— start Entries provided —
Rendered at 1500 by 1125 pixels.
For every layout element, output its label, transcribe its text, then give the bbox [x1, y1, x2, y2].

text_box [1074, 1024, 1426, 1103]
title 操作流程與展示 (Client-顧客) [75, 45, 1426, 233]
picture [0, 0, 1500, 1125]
— end Entries provided —
> [Your instructions]
Reproduce the records above line for line, without changing anything.

> [Task response]
Rendered at 1500 by 1125 pixels.
For every layout element, output its label, transcribe its text, then give the bbox [x1, y1, x2, y2].

text_box [1074, 1024, 1426, 1103]
title 操作流程與展示 (Client-顧客) [75, 45, 1426, 233]
picture [0, 0, 1500, 1125]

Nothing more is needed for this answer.